Cross-modal Causal Intervention for Alzheimer's Disease Prediction
Yutao Jin, Haowen Xiao, Junyong Zhai, Yuxiao Li, Jielei Chu, Fengmao Lv, Yuxiao Li
TL;DR
MediAD addresses Alzheimer's disease diagnosis under confounding from unobserved variables by grounding multi-modal predictions in a structural causal model. It introduces a cross-modal Causal Fusion module to generate a mediator from fused visual and textual features and applies a Front-Door Adjustment to mitigate confounding effects, aided by a consistency loss. Textual inputs are enriched with LLM-generated clinical summaries, creating a richer multi-modal representation alongside MRI-derived features.
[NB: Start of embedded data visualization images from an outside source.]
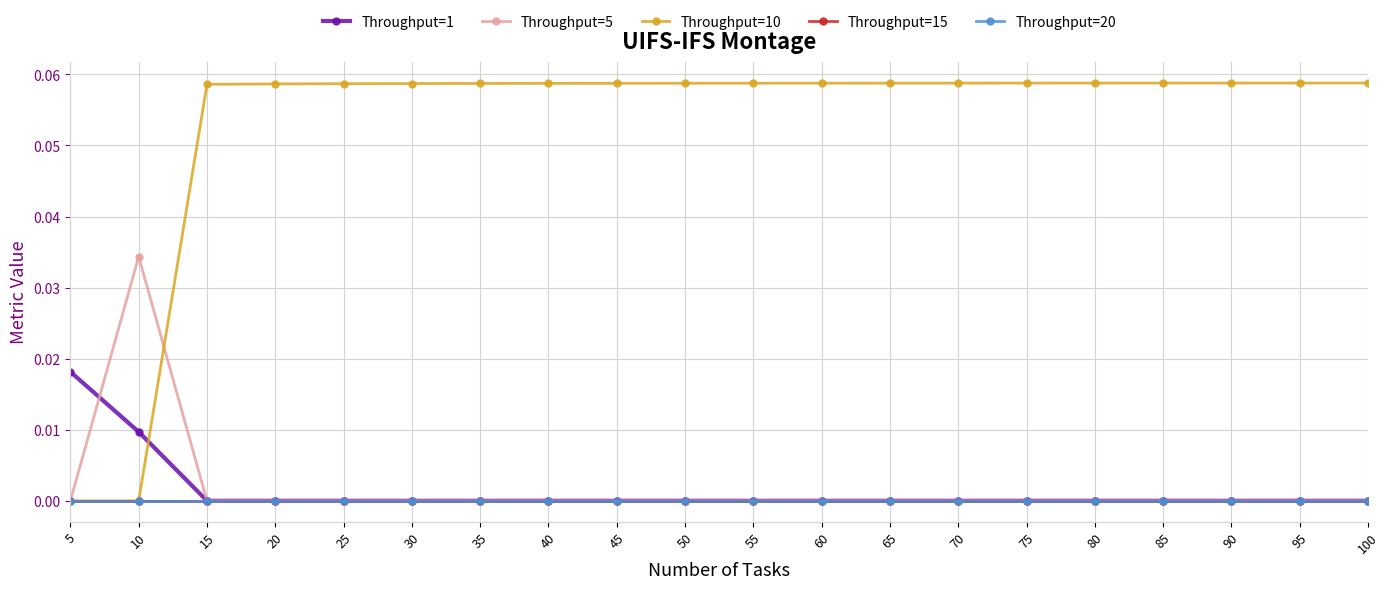

Reading left to right, what are all the values shown in this chart?

Throughput=1: 0.0	0.0	0.0	0.0	0.0	0.0	0.0	0.0	0.0	0.0	0.0	0.0	0.0	0.0	0.0	0.0	0.0	0.0	0.0	0.0
Throughput=5: 0.0	0.0	0.0	0.0	0.0	0.0	0.0	0.0	0.0	0.0	0.0	0.0	0.0	0.0	0.0	0.0	0.0	0.0	0.0	0.0
Throughput=10: 0.0	0.0	0.1	0.1	0.1	0.1	0.1	0.1	0.1	0.1	0.1	0.1	0.1	0.1	0.1	0.1	0.1	0.1	0.1	0.1
Throughput=15: 0.0	0.0	0.0	0.0	0.0	0.0	0.0	0.0	0.0	0.0	0.0	0.0	0.0	0.0	0.0	0.0	0.0	0.0	0.0	0.0
Throughput=20: 0.0	0.0	0.0	0.0	0.0	0.0	0.0	0.0	0.0	0.0	0.0	0.0	0.0	0.0	0.0	0.0	0.0	0.0	0.0	0.0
Experiments on NACC and ADNI show MediAD achieving state-of-the-art or competitive accuracy for CN/MCI/AD classification and CN/AD binary tasks, validating the efficacy of combining causal intervention with multi-modal learning in neurological diagnosis.
Abstract
Mild Cognitive Impairment (MCI) serves as a prodromal stage of Alzheimer's Disease (AD), where early identification and intervention can effectively slow the progression to dementia. However, diagnosing AD remains a significant challenge in neurology due to the confounders caused mainly by the selection bias of multi-modal data and the complex relationships between variables. To address these issues, we propose a novel visual-language causality-inspired framework named Cross-modal Causal Intervention with Mediator for Alzheimer's Disease Diagnosis (MediAD) for diagnostic assistance. Our MediAD employs Large Language Models (LLMs) to summarize clinical data under strict templates, therefore enriching textual inputs. The MediAD model utilizes Magnetic Resonance Imaging (MRI), clinical data, and textual data enriched by LLMs to classify participants into Cognitively Normal (CN), MCI, and AD categories. Because of the presence of confounders, such as cerebral vascular lesions and age-related biomarkers, non-causal models are likely to capture spurious input-output correlations, generating less reliable results. Our framework implicitly mitigates the effect of both observable and unobservable confounders through a unified causal intervention method. Experimental results demonstrate the outstanding performance of our method in distinguishing CN/MCI/AD cases, outperforming other methods in most evaluation metrics. The study showcases the potential of integrating causal reasoning with multi-modal learning for neurological disease diagnosis.